Rising interest rates, coupled with the fact that almost everyone either bought or refinanced their homes at historically low interest rates, are adding another layer of complexity for divorcing couples. Rents have also increased dramatically leaving one or both couples with the problem of not being able to afford rent and not wanting to lose an affordable home due to the low, affordable interest rate on the mortgage.
Can your home mortgage be assumed? A “qualified assumption” is when a purchaser (one spouse) agrees to take responsibility for both the payments and the terms of the mortgage loan. In this scenario, a new mortgage contract will then be created that releases the seller (the other spouse) from all mortgage loan obligations.

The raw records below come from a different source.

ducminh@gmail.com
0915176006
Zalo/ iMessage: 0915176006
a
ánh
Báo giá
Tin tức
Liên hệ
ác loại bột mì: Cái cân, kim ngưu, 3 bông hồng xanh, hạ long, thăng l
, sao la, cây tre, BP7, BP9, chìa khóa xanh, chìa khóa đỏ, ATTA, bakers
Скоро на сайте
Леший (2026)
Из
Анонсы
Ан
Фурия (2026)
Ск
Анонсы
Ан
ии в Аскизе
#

Where can you find if your mortgage is assumable? Check the closing disclosure and the mortgage note. An assumption is not allowed if there is subordinate financing in place, such as a HELOC. In addition, the spouse who wants to assume the loan still must qualify.
Currently, most banks will not allow assumptions of their loans. The main reason is because they do not want to hold a mortgage on their books for the next 30 years at those historically low rates. It’s business. However, it never hurts to ask. Beware though that sometimes the mortgage holder will say it’s possible only to bait and switch to a higher rate.

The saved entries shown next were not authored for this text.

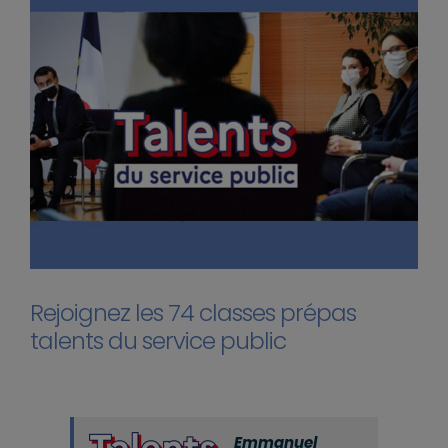
Rejoignez les 74 classes prépas
talents du service public
Emmanuel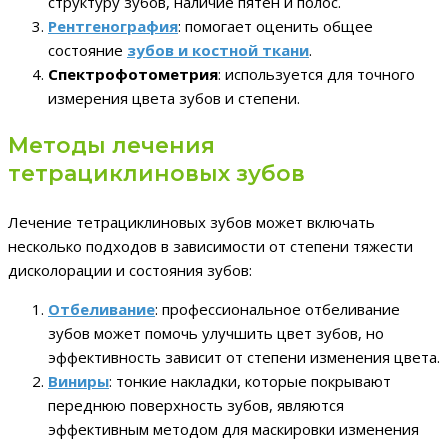
структуру зубов, наличие пятен и полос.
Рентгенография
: помогает оценить общее
состояние
зубов и костной ткани
.
Спектрофотометрия
: используется для точного
измерения цвета зубов и степени.
Методы лечения
тетрациклиновых зубов
Лечение тетрациклиновых зубов может включать
несколько подходов в зависимости от степени тяжести
дисколорации и состояния зубов:
Отбеливание
: профессиональное отбеливание
зубов может помочь улучшить цвет зубов, но
эффективность зависит от степени изменения цвета.
Виниры
: тонкие накладки, которые покрывают
переднюю поверхность зубов, являются
эффективным методом для маскировки изменения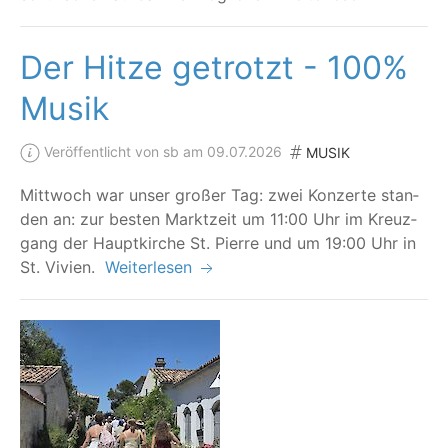
Der Hitze getrotzt - 100%
Musik
Veröffentlicht von sb am 09.07.2026
MUSIK
Mitt­woch war unser gro­ßer Tag: zwei Kon­zer­te stan­
den an: zur bes­ten Markt­zeit um 11:00 Uhr im Kreuz­
gang der Haupt­kir­che St. Pierre und um 19:00 Uhr in
St. Vivien.
Weiterlesen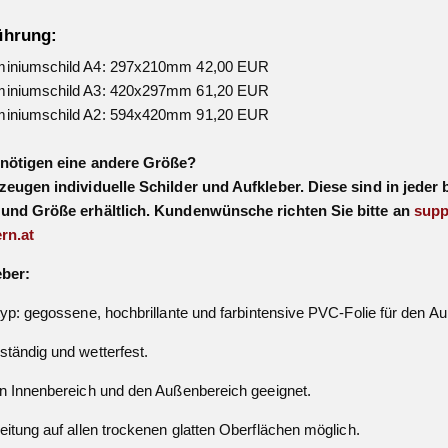
ührung:
iniumschild A4: 297x210mm 42,00 EUR
iniumschild A3: 420x297mm 61,20 EUR
iniumschild A2: 594x420mm 91,20 EUR
enötigen eine andere Größe?
zeugen individuelle Schilder und Aufkleber. Diese sind in jeder 
 und Größe erhältlich. Kundenwünsche richten Sie bitte an
supp
rn.at
eber:
typ: gegossene, hochbrillante und farbintensive PVC-Folie für den A
tändig und wetterfest.
n Innenbereich und den Außenbereich geeignet.
eitung auf allen trockenen glatten Oberflächen möglich.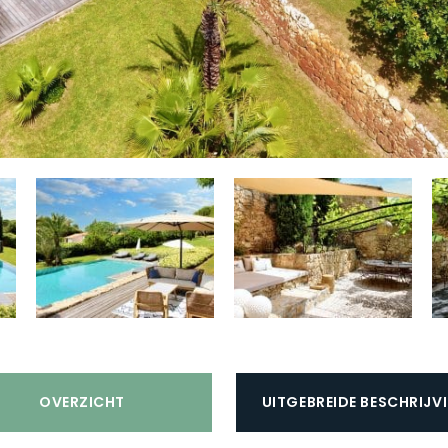
min)
Ja
Speeltuin:
Dichtbij (afstand < 15
e
min)
la
Strand:
Nabij de kust (afstand <
30km)
e
Roken:
Rookvrije locatie
Sporttoestellen aanwezig:
Nee
Opladen voertuig:
Niet toegestaan
OVERZICHT
UITGEBREIDE BESCHRIJV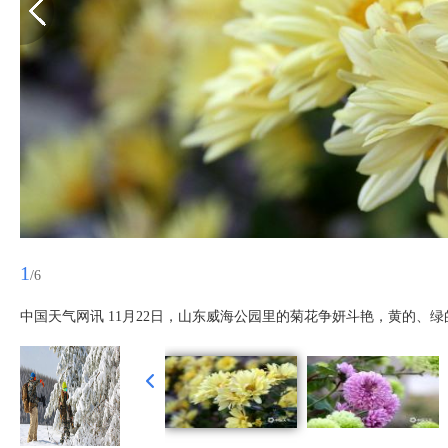
1
/6
中国天气网讯 11月22日，山东威海公园里的菊花争妍斗艳，黄的、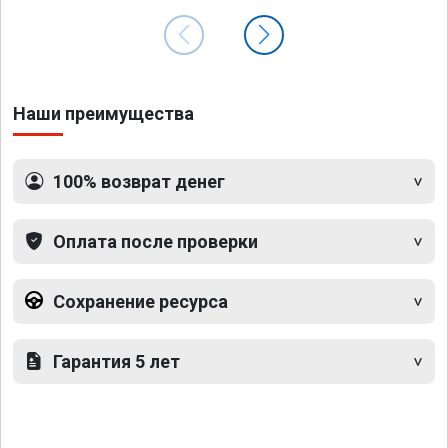
Наши преимущества
100% возврат денег
Оплата после проверки
Сохранение ресурса
Гарантия 5 лет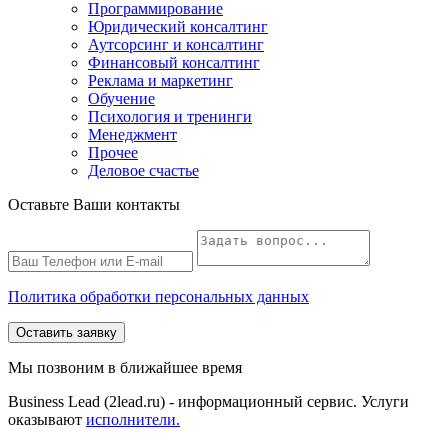
Программирование
Юридический консалтинг
Аутсорсинг и консалтинг
Финансовый консалтинг
Реклама и маркетинг
Обучение
Психология и тренинги
Менеджмент
Прочее
Деловое счастье
Оставьте Ваши контакты
Политика обработки персональных данных
Оставить заявку
Мы позвоним в ближайшее время
Business Lead (2lead.ru) - информационный сервис. Услуги
оказывают
исполнители.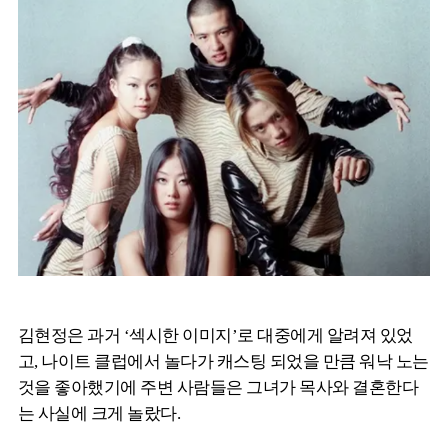
김현정은 과거 ‘섹시한 이미지’로 대중에게 알려져 있었
고, 나이트 클럽에서 놀다가 캐스팅 되었을 만큼 워낙 노는
것을 좋아했기에 주변 사람들은 그녀가 목사와 결혼한다
는 사실에 크게 놀랐다.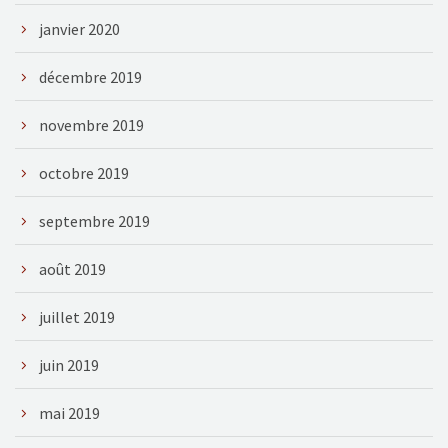
janvier 2020
décembre 2019
novembre 2019
octobre 2019
septembre 2019
août 2019
juillet 2019
juin 2019
mai 2019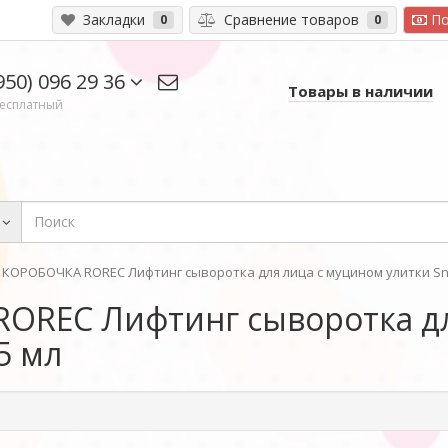
Закладки
Сравнение товаров
По
0
0
950) 096 29 36
Товары в наличии
есплатный
КОРОБОЧКА ROREC Лифтинг сыворотка для лица с муцином улитки Snai
OREC Лифтинг сыворотка дл
5 мл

The good news is that FHA, VA, and USDA loans are typically assumable loans. Be aware though that a VA loan attaches to the service member so if the spouse assuming the loan is not a veteran with sufficient VA home loan entitlement, the veteran’s entitlement will stay attached to the existing VA home loan until it is paid in full, possibly limiting the veteran’s options on future VA home financing.
Assuming any loan can take time, so this is something that should be investigated and addressed early in the divorce process so that it is known if this option is eliminated or, if it is possible, what steps need to be taken to assume the loan as soon as possible.